**SHORT PROBLEM**
Please write out the lines from the very first one through the line containing "v(-285.75, 9.53) *" as a numbered list, skipping any blank lines.

-- start of THE RECORDS --

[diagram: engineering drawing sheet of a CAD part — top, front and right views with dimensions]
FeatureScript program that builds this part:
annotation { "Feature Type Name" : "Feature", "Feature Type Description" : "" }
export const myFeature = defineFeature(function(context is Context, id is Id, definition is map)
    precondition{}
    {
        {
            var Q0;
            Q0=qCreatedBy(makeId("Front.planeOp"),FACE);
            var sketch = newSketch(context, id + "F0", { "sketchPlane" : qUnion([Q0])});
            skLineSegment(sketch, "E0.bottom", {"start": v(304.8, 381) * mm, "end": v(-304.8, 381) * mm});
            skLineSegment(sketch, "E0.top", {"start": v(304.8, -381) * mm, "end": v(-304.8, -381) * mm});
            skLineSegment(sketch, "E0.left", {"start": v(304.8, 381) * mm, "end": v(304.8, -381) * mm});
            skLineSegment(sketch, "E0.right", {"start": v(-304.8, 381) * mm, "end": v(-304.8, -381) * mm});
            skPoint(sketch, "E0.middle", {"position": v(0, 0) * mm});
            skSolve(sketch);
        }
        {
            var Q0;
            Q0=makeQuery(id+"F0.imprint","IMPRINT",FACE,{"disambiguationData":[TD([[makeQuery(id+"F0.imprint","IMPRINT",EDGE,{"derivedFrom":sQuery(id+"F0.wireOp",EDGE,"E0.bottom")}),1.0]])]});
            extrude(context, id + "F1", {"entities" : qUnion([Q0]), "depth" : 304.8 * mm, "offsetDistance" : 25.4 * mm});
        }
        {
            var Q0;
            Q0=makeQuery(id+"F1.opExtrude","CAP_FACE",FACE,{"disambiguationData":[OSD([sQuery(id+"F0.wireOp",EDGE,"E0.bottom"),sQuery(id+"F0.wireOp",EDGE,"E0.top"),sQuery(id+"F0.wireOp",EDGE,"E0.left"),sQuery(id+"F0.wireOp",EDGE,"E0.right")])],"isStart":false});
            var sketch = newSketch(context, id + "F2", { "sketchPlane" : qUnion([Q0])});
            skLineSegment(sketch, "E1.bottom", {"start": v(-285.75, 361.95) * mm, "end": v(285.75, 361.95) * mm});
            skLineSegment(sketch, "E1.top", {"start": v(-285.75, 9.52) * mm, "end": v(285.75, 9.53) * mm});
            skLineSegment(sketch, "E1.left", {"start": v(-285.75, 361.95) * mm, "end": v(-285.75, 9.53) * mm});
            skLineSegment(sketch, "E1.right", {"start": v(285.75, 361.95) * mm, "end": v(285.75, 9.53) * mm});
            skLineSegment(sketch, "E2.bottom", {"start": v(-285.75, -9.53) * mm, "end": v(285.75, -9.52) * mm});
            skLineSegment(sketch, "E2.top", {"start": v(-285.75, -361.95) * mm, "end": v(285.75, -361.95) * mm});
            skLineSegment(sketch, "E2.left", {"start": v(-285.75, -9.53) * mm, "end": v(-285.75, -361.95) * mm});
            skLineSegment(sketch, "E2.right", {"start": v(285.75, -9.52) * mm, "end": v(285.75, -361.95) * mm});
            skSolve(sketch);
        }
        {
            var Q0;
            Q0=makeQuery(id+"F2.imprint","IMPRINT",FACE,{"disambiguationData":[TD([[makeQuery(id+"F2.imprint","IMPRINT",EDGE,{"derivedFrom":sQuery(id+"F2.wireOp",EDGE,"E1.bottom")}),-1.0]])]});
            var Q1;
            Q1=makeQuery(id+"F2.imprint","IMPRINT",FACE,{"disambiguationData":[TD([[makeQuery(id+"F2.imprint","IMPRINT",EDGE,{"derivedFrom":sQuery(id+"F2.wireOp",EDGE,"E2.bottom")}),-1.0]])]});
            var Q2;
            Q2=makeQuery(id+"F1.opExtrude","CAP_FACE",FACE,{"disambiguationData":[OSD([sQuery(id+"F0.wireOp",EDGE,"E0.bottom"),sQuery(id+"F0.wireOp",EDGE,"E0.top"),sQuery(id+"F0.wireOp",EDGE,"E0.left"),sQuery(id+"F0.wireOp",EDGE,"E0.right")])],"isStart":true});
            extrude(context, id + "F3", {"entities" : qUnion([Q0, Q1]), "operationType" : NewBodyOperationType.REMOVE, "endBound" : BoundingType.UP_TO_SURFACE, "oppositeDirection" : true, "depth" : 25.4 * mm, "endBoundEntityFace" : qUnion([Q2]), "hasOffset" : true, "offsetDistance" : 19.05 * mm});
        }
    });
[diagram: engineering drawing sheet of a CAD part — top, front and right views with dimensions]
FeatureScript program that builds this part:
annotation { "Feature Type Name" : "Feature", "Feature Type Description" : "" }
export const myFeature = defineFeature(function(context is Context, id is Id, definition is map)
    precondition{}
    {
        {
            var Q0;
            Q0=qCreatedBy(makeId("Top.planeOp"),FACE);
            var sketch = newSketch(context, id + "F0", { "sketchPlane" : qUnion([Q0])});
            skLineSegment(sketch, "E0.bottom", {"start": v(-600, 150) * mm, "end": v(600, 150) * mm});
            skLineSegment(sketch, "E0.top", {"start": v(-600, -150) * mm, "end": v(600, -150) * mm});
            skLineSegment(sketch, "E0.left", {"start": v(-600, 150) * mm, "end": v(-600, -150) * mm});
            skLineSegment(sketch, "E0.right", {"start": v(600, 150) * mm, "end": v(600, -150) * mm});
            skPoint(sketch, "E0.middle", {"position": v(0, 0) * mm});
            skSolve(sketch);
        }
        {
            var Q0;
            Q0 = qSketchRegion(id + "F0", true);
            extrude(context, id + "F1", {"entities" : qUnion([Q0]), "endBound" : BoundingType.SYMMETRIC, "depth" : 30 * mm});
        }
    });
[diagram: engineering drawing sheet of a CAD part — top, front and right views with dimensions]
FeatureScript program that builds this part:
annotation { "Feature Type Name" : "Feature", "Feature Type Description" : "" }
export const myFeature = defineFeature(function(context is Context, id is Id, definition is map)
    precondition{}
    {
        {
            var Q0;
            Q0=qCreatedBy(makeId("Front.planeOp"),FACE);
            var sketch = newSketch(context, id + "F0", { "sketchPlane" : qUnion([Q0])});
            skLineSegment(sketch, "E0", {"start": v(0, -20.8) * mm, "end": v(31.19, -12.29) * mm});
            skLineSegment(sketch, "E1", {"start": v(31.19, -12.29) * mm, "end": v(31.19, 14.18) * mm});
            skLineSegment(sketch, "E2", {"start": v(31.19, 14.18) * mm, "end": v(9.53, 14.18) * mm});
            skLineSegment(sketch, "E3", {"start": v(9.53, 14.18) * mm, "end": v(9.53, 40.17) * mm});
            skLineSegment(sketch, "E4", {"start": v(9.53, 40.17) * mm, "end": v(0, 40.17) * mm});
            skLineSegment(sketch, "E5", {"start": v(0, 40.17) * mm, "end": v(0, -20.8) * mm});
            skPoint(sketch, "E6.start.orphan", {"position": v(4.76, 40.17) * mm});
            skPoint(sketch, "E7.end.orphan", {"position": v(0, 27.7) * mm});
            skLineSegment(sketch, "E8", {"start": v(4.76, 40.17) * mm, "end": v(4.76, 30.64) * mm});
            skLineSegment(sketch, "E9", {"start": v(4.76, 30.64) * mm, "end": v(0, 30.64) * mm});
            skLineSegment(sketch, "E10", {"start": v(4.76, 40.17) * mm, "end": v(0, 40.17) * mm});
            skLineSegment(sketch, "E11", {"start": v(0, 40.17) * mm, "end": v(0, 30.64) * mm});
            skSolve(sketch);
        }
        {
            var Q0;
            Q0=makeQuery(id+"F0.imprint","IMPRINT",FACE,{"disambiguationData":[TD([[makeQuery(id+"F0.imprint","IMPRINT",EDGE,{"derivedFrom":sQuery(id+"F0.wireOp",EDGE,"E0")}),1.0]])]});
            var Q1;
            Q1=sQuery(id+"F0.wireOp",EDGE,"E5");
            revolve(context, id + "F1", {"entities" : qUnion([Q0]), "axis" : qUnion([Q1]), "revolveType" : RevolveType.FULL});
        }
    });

-- end of THE RECORDS --

**THE ANSWER**
1. [diagram: engineering drawing sheet of a CAD part — top, front and right views with dimensions]
2. FeatureScript program that builds this part:
3. annotation { "Feature Type Name" : "Feature", "Feature Type Description" : "" }
4. export const myFeature = defineFeature(function(context is Context, id is Id, definition is map)
5.     precondition{}
6.     {
7.         {
8.             var Q0;
9.             Q0=qCreatedBy(makeId("Front.planeOp"),FACE);
10.             var sketch = newSketch(context, id + "F0", { "sketchPlane" : qUnion([Q0])});
11.             skLineSegment(sketch, "E0.bottom", {"start": v(304.8, 381) * mm, "end": v(-304.8, 381) * mm});
12.             skLineSegment(sketch, "E0.top", {"start": v(304.8, -381) * mm, "end": v(-304.8, -381) * mm});
13.             skLineSegment(sketch, "E0.left", {"start": v(304.8, 381) * mm, "end": v(304.8, -381) * mm});
14.             skLineSegment(sketch, "E0.right", {"start": v(-304.8, 381) * mm, "end": v(-304.8, -381) * mm});
15.             skPoint(sketch, "E0.middle", {"position": v(0, 0) * mm});
16.             skSolve(sketch);
17.         }
18.         {
19.             var Q0;
20.             Q0=makeQuery(id+"F0.imprint","IMPRINT",FACE,{"disambiguationData":[TD([[makeQuery(id+"F0.imprint","IMPRINT",EDGE,{"derivedFrom":sQuery(id+"F0.wireOp",EDGE,"E0.bottom")}),1.0]])]});
21.             extrude(context, id + "F1", {"entities" : qUnion([Q0]), "depth" : 304.8 * mm, "offsetDistance" : 25.4 * mm});
22.         }
23.         {
24.             var Q0;
25.             Q0=makeQuery(id+"F1.opExtrude","CAP_FACE",FACE,{"disambiguationData":[OSD([sQuery(id+"F0.wireOp",EDGE,"E0.bottom"),sQuery(id+"F0.wireOp",EDGE,"E0.top"),sQuery(id+"F0.wireOp",EDGE,"E0.left"),sQuery(id+"F0.wireOp",EDGE,"E0.right")])],"isStart":false});
26.             var sketch = newSketch(context, id + "F2", { "sketchPlane" : qUnion([Q0])});
27.             skLineSegment(sketch, "E1.bottom", {"start": v(-285.75, 361.95) * mm, "end": v(285.75, 361.95) * mm});
28.             skLineSegment(sketch, "E1.top", {"start": v(-285.75, 9.52) * mm, "end": v(285.75, 9.53) * mm});
29.             skLineSegment(sketch, "E1.left", {"start": v(-285.75, 361.95) * mm, "end": v(-285.75, 9.53) * mm});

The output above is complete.